The Berlin Wall was over 87 miles long and now only a fraction remains, preserved for historical purpose and a reminder of a time no one should wish for again. Around Berlin there are sections of the wall placed with historical images, facts and figures. Along Niederkirchnerstrasse, you’ll find a large portion of the wall preserved by the Topography of Terrors, a museum documenting the horrors of the Nazis. The museum is on the site where, during the Third Reich, the headquarters of the Secret State Police, the SS and the Reich Security Main Office were located. Interestingly, and maybe slightly less macabre, if you look down at your feet around the route of the wall, you’ll find a double row of cobblestones that track through the whole city. Discrete but poignant.

After slowly making my way down Niederkirchnerstrasse, I reached one of Berlin’s most visited tourist attractions. Now a slightly gaudy photo opportunity, Checkpoint Charlie used to be one of a very few points along the wall route that permitted visits to the other side, as long as all your documents were in order. Checkpoint Charlie was the main route used for diplomatic visits, but all temporary crossovers were strictly monitored and policed.

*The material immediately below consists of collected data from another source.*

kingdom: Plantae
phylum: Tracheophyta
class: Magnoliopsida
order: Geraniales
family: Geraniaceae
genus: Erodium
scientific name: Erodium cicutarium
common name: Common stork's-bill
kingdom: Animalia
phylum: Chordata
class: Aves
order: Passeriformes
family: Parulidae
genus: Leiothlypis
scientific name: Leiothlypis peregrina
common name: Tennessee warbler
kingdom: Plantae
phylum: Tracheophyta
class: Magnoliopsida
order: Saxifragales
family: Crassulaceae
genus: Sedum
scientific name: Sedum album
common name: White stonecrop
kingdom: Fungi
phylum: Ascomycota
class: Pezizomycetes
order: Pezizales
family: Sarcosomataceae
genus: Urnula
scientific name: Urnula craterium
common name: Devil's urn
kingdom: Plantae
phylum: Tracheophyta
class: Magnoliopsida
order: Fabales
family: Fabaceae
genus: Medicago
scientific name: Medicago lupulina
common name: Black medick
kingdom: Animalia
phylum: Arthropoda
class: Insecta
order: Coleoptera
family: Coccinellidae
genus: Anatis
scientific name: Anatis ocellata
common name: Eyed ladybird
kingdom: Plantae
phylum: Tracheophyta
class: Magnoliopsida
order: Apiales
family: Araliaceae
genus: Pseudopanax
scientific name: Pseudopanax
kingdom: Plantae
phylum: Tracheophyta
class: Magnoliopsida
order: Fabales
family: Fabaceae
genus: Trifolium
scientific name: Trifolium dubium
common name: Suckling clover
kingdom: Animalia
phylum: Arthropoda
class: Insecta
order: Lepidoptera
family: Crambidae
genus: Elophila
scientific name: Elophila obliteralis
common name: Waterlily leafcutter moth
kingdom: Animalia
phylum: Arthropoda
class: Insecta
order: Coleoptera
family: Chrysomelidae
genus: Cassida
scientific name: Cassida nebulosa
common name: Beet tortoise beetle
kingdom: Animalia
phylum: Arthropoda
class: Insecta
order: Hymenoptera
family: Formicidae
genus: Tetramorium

All too soon, my time in this fascinating city was over. I loved Berlin and I will absolutely visit again. There are so many sights I didn’t manage to see and one of the frustrating parts about travelling on the train system was seeing so many other amazing places that I just couldn't fit into my schedule. So yes, I will be back. Ich bin ein Berliner “I am a doughnut”.*

*This is actually an urban myth. President John F Kennedy said the words “Ich bin ein Berliner” in a speech in Berlin, 1963. The myth goes that the crowd of 120’000 laughed when he spoke the words, because a Berliner is also a type of doughnut. The fact is that the crowd cheered at his proclamation, they laughed when he thanked his interpreter for translating his German.